Dunbar went on to an East Coast education: Undergrad at American University in Washington. Harvard for a Master’s in public policy, Yale for law school. He fought wildfires out of Fairbanks for a summer and served in the Peace Corps in Kazakhstan. He was an intern for then-Sen. Frank Murkowski in Washington. He worked for Guam’s delegate to Congress. He worked in the Alaska Office of Public Advocacy. Last year, he joined the Alaska National Guard, as an officer and an attorney — a JAG.
But a first-time candidate challenging Don Young? Congressman Young has vanquished far more experienced candidates, some with piles of money, starting a decade before Dunbar was born. Dunbar, though, alleges Young is past his prime.
“So it’s true that there was a time when he was very powerful and effective. He chaired the Transportation Committee, chaired the Natural Resources Committee. But he was stripped of his ability to do so in 2008. And that power is never coming back. He’s no longer influential for the state,” Dunbar says.

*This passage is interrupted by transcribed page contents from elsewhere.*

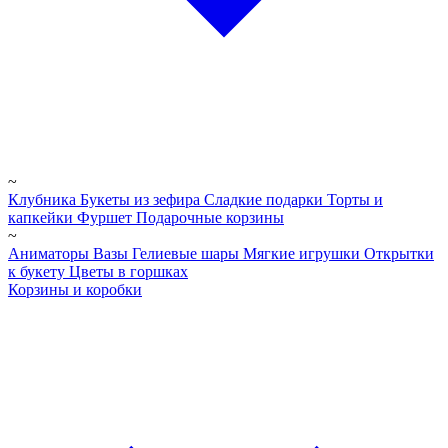
~
Клубника
Букеты из зефира
Сладкие подарки
Торты и
капкейки
Фуршет
Подарочные корзины
~
Аниматоры
Вазы
Гелиевые шары
Мягкие игрушки
Открытки
к букету
Цветы в горшках
Корзины и коробки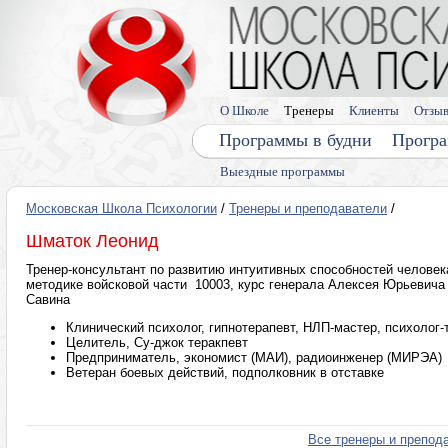
О Школе
Тренеры
Клиенты
Отзы
Программы в будни
Програ
Выездные программы
Московская Школа Психологии
/
Тренеры и преподаватели
/
Шматок Леонид
Тренер-консультант по развитию интуитивных способностей человек
методике войсковой части 10003, курс генерала Алексея Юрьевича
Савина
Клинический психолог, гипнотерапевт, НЛП-мастер, психолог-
Целитель, Су-джок теракпевт
Предприниматель, экономист (МАИ), радиоинженер (МИРЭА)
Ветеран боевых действий, подполковник в отставке
Все тренеры и препод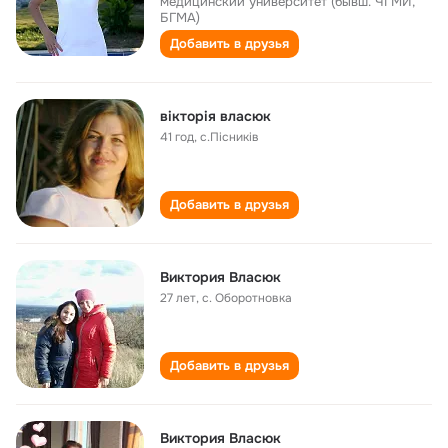
медицинский университет (бывш. ЧГМИ,
БГМА)
Добавить в друзья
вікторія власюк
41 год
,
с.Пісників
Добавить в друзья
Виктория Власюк
27 лет
,
с. Оборотновка
Добавить в друзья
Виктория Власюк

Young had to give up his committee gavels because of Republican term limits for chairmen. Young points out that he still is a chairman – not of a full committee but of the subcommittee on Indian and Alaska Native Affairs. Young says Dunbar, as a freshman Democrat, wouldn’t be chairman of anything.
Among his priorities, Dunbar lists gay marriage equality, reducing the cost of college and resource development.
“I disagree with the National Democratic Party on a lot of things, but when it comes to some big issues like Medicare, like Social Security, like women’s rights, I’m more aligned with them than I am with the National Republican Party,” he says
Like the current Alaska delegation, Dunbar supports oil development in the Arctic National Wildlife Refuge and favors a road for King Cove. He also says the Alaska exception to the Violence Against Women Act should be removed to empower tribes and combat abuse.
Ethan Berkowitz, a Democrat who lost to Young in 2008, has known Dunbar since he volunteered on that congressional campaign. He describes Dunbar as highly intelligent with an ability to distill complicated information to a perfect nugget. But Berkowitz says Young is formidable opponent.
“There will come a time where he’s just not the answer for Alaska’s representative in Washington, D.C.,” Berkowitz says. “For someone like Forrest, the more he can make his case, whether it happens this cycle or the next election cycle or the one after that, I think it’s an important stage for Forrest to be on.”
Rep. Young has raised more than $600,000. When the current reporting period started in August, Dunbar hadn’t yet reached $100,000. He says he won’t have enough for TV spots but is making the most of online ads and social media.